--- SELECTED EXTRACT ---

Add support for secp256r1 (P-256/prime256v1) signature verification to enable WebAuthn/passkey-based authentication alongside the existing secp256k1 ECDSA scheme.

Passkeys eliminate seed phrases and leverage device-native authentication (biometrics, PIN), significantly improving UX for end users.

Motivation

  • UX: Passkeys are the industry direction for wallet auth — no seed phrases, no browser extensions, built into every modern OS and device.
  • Adoption: WebAuthn is supported by all major browsers and platforms (Apple, Google, Microsoft). Billions of devices already have P-256 hardware support.
  • Account Abstraction alignment: Supporting multiple signature schemes is a natural fit for account-driven architectures.

Scope

  1. P-256 signature verification — Add ecrecover equivalent for secp256r1 in the STF.
  2. WebAuthn payload parsing — Decode authenticator data + client data JSON per the WebAuthn spec.
  3. Gas/fee metering — Price r1 verification appropriately (see tradeoffs).
  4. Authentication module — Extend or create an auth account that supports both k1 and r1 signers.

Performance Tradeoffs

secp256r1 is slower than secp256k1 in pure software

On-chain verification is pure software (deterministic STF), so hardware acceleration is not available. Expected overhead:

Aspect secp256k1 secp256r1
Point doubling Faster (a=0 in y²=x³+7) Slower (a=-3 in y²=x³-3x+b)
Scalar multiplication GLV endomorphism (~30% speedup) No equivalent optimization
Software verification Baseline ~20-40% slower
Library maturity libsecp256k1 (extremely optimized) Good (p256, RustCrypto) but less specialized

Implications

  • Gas pricing: r1 ecrecover must be priced higher than k1 to reflect actual compute cost. Underpricing creates a DoS vector.
  • Throughput: At sub-millisecond per verification, the per-tx overhead is small. Becomes relevant only at very high TPS where signature verification dominates block processing time.
  • Block gas limits: If r1 txs consume more gas per signature, fewer r1-signed txs fit per block compared to k1.

Where r1 wins (client side, not on-chain)

  • Signing happens in secure enclave/TPM with hardware P-256 — effectively instant from user perspective.
  • No private key management burden on the user.

Implementation Considerations

  • Use p256 crate (RustCrypto) for verification — pure Rust, no C dependencies, audited.
  • WebAuthn payloads include additional fields (challenge, origin, authenticator data) that must be parsed and validated deterministically.
  • Consider whether to support both raw P-256 ECDSA and full WebAuthn envelope, or only WebAuthn.
  • Signature malleability: enforce low-S normalization same as k1.

---

● TASK:
Decide whether each statement below agrees with the passkey proposal, answering yes or no and quoting the words from the proposal that settle it. 1. Software verification of secp256r1 is expected to be about 20 to 40 percent slower than secp256k1. 2. Hardware acceleration can be used for on-chain verification. 3. The proposal recommends a verification library that relies on C code.

--- RECORDS SHOWN ---

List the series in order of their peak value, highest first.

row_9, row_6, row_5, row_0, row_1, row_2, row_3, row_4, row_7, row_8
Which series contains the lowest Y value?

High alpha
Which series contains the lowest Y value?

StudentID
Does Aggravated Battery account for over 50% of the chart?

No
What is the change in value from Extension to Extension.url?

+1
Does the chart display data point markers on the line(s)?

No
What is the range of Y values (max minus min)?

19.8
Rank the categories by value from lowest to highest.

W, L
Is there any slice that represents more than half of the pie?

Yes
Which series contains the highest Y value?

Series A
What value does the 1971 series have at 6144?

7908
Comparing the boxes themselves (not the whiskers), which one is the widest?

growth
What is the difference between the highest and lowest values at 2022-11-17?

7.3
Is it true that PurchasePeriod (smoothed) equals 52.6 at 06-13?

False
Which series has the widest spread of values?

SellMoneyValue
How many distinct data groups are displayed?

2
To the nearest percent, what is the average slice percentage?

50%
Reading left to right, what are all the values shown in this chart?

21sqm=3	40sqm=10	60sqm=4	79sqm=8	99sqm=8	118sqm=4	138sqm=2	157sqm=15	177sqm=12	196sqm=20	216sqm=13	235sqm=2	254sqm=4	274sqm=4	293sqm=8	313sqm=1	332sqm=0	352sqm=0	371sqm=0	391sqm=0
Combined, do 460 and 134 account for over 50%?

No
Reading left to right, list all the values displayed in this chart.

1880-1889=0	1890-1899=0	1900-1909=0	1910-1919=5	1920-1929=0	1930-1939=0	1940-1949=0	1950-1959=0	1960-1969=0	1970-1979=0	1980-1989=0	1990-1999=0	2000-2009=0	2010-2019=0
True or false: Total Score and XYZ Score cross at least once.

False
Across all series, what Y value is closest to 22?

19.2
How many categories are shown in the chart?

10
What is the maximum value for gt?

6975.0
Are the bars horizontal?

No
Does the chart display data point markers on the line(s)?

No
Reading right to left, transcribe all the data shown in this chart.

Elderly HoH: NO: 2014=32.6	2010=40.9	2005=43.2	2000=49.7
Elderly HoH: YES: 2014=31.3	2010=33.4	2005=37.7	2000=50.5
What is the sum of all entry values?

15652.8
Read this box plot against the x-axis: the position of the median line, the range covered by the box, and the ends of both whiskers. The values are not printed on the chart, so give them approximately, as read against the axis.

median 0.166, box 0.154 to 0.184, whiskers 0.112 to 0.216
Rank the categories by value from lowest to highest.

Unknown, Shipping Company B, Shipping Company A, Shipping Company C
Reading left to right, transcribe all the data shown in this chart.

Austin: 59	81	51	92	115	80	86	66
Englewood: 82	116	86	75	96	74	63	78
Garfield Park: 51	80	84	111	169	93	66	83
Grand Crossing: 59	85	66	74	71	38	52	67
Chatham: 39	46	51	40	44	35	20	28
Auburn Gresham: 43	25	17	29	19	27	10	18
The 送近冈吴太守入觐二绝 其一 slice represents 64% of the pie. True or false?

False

---

● RESULT OF THIS EXERCISE:
1. Yes: "~20-40% slower"
2. No: "hardware acceleration is not available"
3. No: "pure Rust, no C dependencies, audited"